Devising a Detective Story in the “Mini-Mysteries” Workshop

Photo courtesy of TV Series Finale

Photo courtesy of TV Series Finale

Have you ever wondered how to get away with a crime? Well, students who attended the “Mini-Mysteries” workshop learned how to write a compelling murder mystery! In the words of Jessica Fletcher, a detective character from the hit TV Show, Murder, She Wrote, “I don’t want to alarm you, but something very sinister is going on here.” The workshop started off innocently enough as students were read a short murder mystery story, then discussed who they thought the culprit was with each other. Then, Mrs. Beal showed an episode of Murder, She Wrote entitled “Murder Takes the Bus.” For a final project, students were encouraged to write a short murder mystery story of their own. 

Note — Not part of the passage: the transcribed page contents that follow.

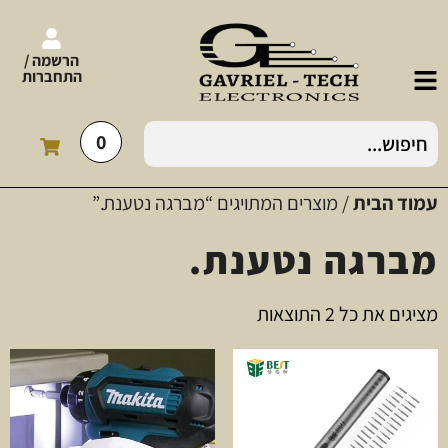
הרשמה /
התחברות
0
עמוד הבית
/ מוצרים המתויגים “מברגה נטענת.”
מברגה נטענת.
מציגים את כל ⁦2⁩ התוצאות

Murder, She Wrote is a crime drama television show that aired from 1984 to 1996. Its main character, Jessica Fletcher, was played by Angela Lansbury. The show follows Jessica, a mystery author and amateur detective, as she encounters several murder mysteries and attempts to solve them. Each episode follows the formula of a typical story in the mystery genre. Mystery fiction in writing, for example, focuses on a murder or crime to be solved, and a detective character has to determine the perpetrator among a number of suspects. The plot of a mystery fiction story is often convoluted and suspenseful to the reader, usually consisting of plot twists and red herrings. 

These plots require intricate planning and are great practice for both beginning and advanced writers. “Writing is thinking. It is one of the best ways to work the brain in regard to critical thinking and problem solving, and it builds organizational skills that everyone needs,” Mrs. Beal says. “And mysteries, since they are really the culmination of two separate plot lines (the one that readers get and what actually happened – the antagonist’s tale), it requires the kind of thinking that students need to practice.”  

As the “Mini Mysteries” workshop came to a close, it was only the beginning for these students. Many tried their hand in writing a short mystery fiction piece and were introduced to the joy of creative writing. Hopefully, this thrilling conclusion will encourage these writers to delve even deeper into fiction and continue to hone their skills. Move out of the way, Sherlock Holmes – the writers are on the case!